Часть 1
31 марта 2015 г. в 19:45
Над Магнолией куполом нависает смог: в нём и дым, и пар, и клубы разноцветной пыли. Он от зноя такой густой, что похож на янтарь или каучук — люди тонут в нём.
Венди тесно в этом тяжёлом воздухе, расстеленном над землей. Она захлёбывается, блёкнет. У неё сердце — ласточка, рвётся туда, где светлее, легче и воздух-пух: в высь. Ей город — душная клетка.

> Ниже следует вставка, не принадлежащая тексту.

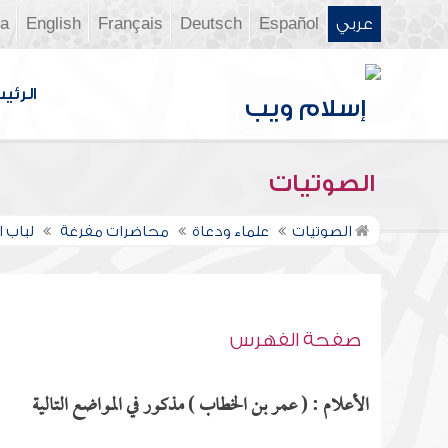
عربي
Español
Deutsch
Français
English
ia
الرئي
الصوتيات
الصوتيات
علماء ودعاة
محاضرات مفرغة
لباب ا
صفحة الفهرس
الأعلام : ( عمر بن الخطاب ) مذكور في المواضع التالية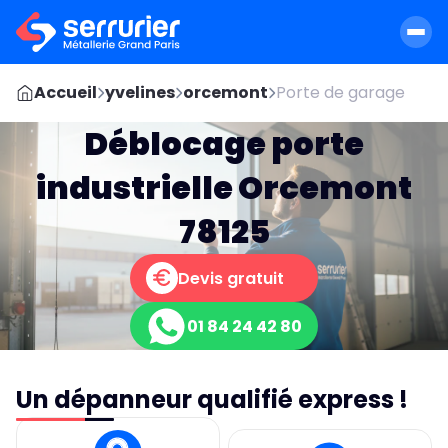
Accueil
yvelines
orcemont
Porte de garage
Déblocage porte
industrielle Orcemont
78125
Devis gratuit
01 84 24 42 80
Un dépanneur qualifié express !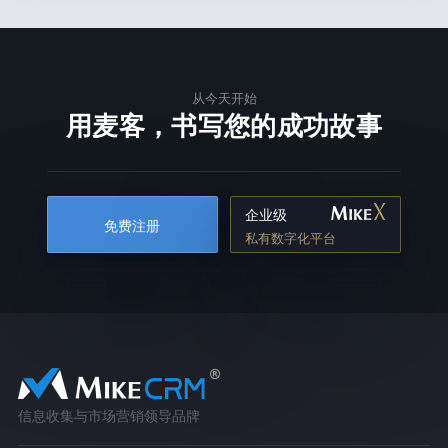
从今天开始
用麦客，书写您的成功故事
企业级
免费注册
私有数字化平台
信息收集与市场营销领导品牌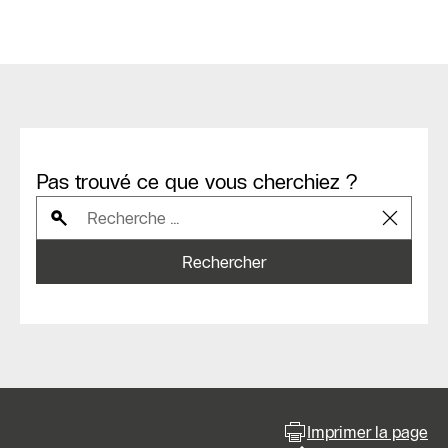
Pas trouvé ce que vous cherchiez ?
Rechercher
Imprimer la page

И поэтому к вечеру она всегда оказывается над городом — крыша пуста, чердак никогда не заперт. Стоит ей подобраться так близко к небу, как тёмный сгусток в груди замедляет бег, и дыханье — штиль. Под самой кожей рождается яркий свет, когда бумажную свою спину выгибает фонарь-солнце у горизонта. Невесомая сила втекает в грудь вдруг, пряный ветер ладонями мягко толкает к краю. Венди чувствует, как внутри у неё всё трепещет и дребезжит, словно связка серебряных бубенцов. Её сердце внутри прорастает корнями в ребра, чтобы скоро прорваться глубже и дать бутоны. На ресницах Венди пылью звенят растерянные слова — она любуется смертью: день ссыпается горькой солью за горизонт, ночь, не медля, встаёт на пустое место. Небо, отражённое в тёмных её глазах, передёргивается плёнкой, само расшивает свои холсты: все цвета от вишни и снега до чёрной пыли.

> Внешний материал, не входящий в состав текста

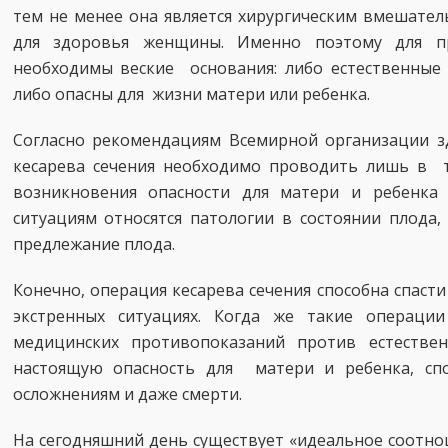
тем не менее она является хирургическим вмешате
для здоровья женщины. Именно поэтому для п
необходимы веские основания: либо естественные
либо опасны для жизни матери или ребенка.
Согласно рекомендациям Всемирной организации з
кесарева сечения необходимо проводить лишь в то
возникновения опасности для матери и ребенка 
ситуациям относятся патологии в состоянии плода
предлежание плода.
Конечно, операция кесарева сечения способна спасти
экстренных ситуациях. Когда же такие операции
медицинских противопоказаний против естестве
настоящую опасность для матери и ребенка, спо
осложнениям и даже смерти.
На сегодняшний день существует «идеальное соотно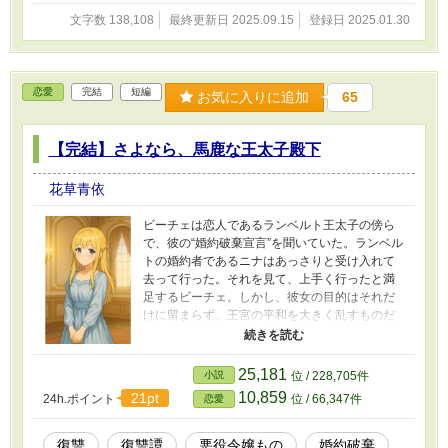
文字数 138,108
最終更新日 2025.09.15
登録日 2025.01.30
恋愛
完結
短編
お気に入りに追加
65
【完結】さよなら、馬鹿な王太子殿下
花草青依
ビーチェは恋人であるランベルト王太子の傍ら
で、彼の“婚約破棄宣言”を聞いていた。ランベル
トの婚約者であるニナはあっさりと受け入れて
去って行った。それを見て、上手く行ったと満
足するビーチェ。しかし、彼女の目的はそれだ
けに留まらず、王宮の平和を大きく乱すものだ
った。 ■主人公は、いわゆる「悪役令嬢もの」の
原作ヒロインのポジションの人です ■画像は生成
AI （ChatGPT）
25,181
小説
位 / 228,705件
10,859
21pt
24h.ポイント
位 / 66,347件
恋愛
復讐
復讐譚
悪役令嬢もの
婚約破棄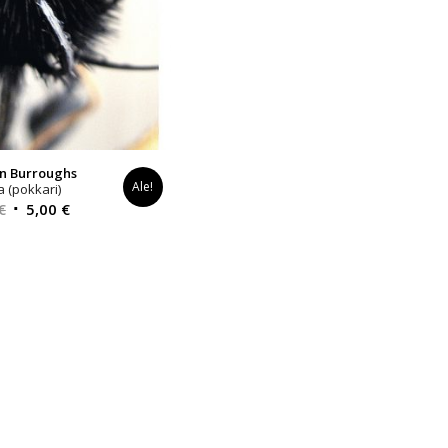
n Burroughs
Ale!
la (pokkari)
Alkuperäinen
Nykyinen
€
5,00
€
hinta
hinta
oli:
on:
10,00 €.
5,00 €.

Венди стоит босыми ногами на краю прокаленной солнцем крыши и смотрит вниз. Падать ей не страшно: никогда не упадёт. Она не знает, но чувствует, как за левым её плечом полночный воркует штиль, а к правому чёрным боком ластится смерч. Венди шагает в пустоту — и ступает по воздуху, как по камню. Она знает, что рождена человеком и им пребудет в любую пору, но всё ещё молча уходит вверх, оставляя следы на расшитых золотом облаках. Выше неё только звёзды и струящийся к солнцу воздушный ток. Ветер, зовущий на многие голоса, всегда говорящий на разный лад, но одно и то же, твердит, что кожа её не сплетение паутин — кольчуга, каждой сверкающая чешуйкой; твердит, что зубы её — мечи, а когти — башенные шпили; твердит, что её ладонь, плечо, запястье и острый локоть — воедино сшитый шатёр крыла, до сих пор не ведавшего полёта. Он всегда говорит на иной манер, но суть остаётся с собой едина: за её спиной — и в её душе — обретается дикий зверь, которого Венди научена убивать. И сейчас её острый слух от вечернего пересвиста птиц и роптанья древесных крон отличает тишайший шелест — это снова горячий ветер приносит солнечную искру и палящую драконью песнь из других краёв.
В унисон поют облака под её следами.
Венди танцует у ветра в руках.
Тьма растекается в воздухе, небо — остывающий уголёк, из кармина меняется до золы. Венди идёт босиком по небу и смотрит в свои следы, в которых от человека — одна память. Она на миг опускает веки, руки разводит по сторонам и ловит тихие вздохи ветра в своё крыло. Не-земля под ногами вздрагивает и тает.
Венди уже летит.
Вверх.
Выше.
Так высоко, чтобы небо ложилось на спину ей и цвело огнями. Чтобы выше — лишь тьма.
Венди одна здесь. И она — дома.
И ей так легко, что, если вдохнуть глубже, то в лёгких забьётся молния, разбивая до трещин грудь.
И она так счастлива, что почти мертва.
И она — дракон, у которого крик — вой ветра.
Венди рвёт небосвод крыльями: каждым росчерком делит напополам. После над ней остаётся тончайший пласт — старая фотоплёнка, на которой в сумерках проступают тонкие грани каждого из созвездий, а снизу — поднебесная, задремавшая под фонарный свет.
Девочка-дракон просыпается, лёжа спиной на горячей крыше. Из-за черты неба торчит ещё полукруг-солнце. Потолок мира всё так же мучительно далеко.
Венди встаёт, отряхается ото сна и уходит обратно в город.
Чаще всего в своих снах она ходит по облакам.
Дракон у неё под рёбрами разжигает огонь в сердце.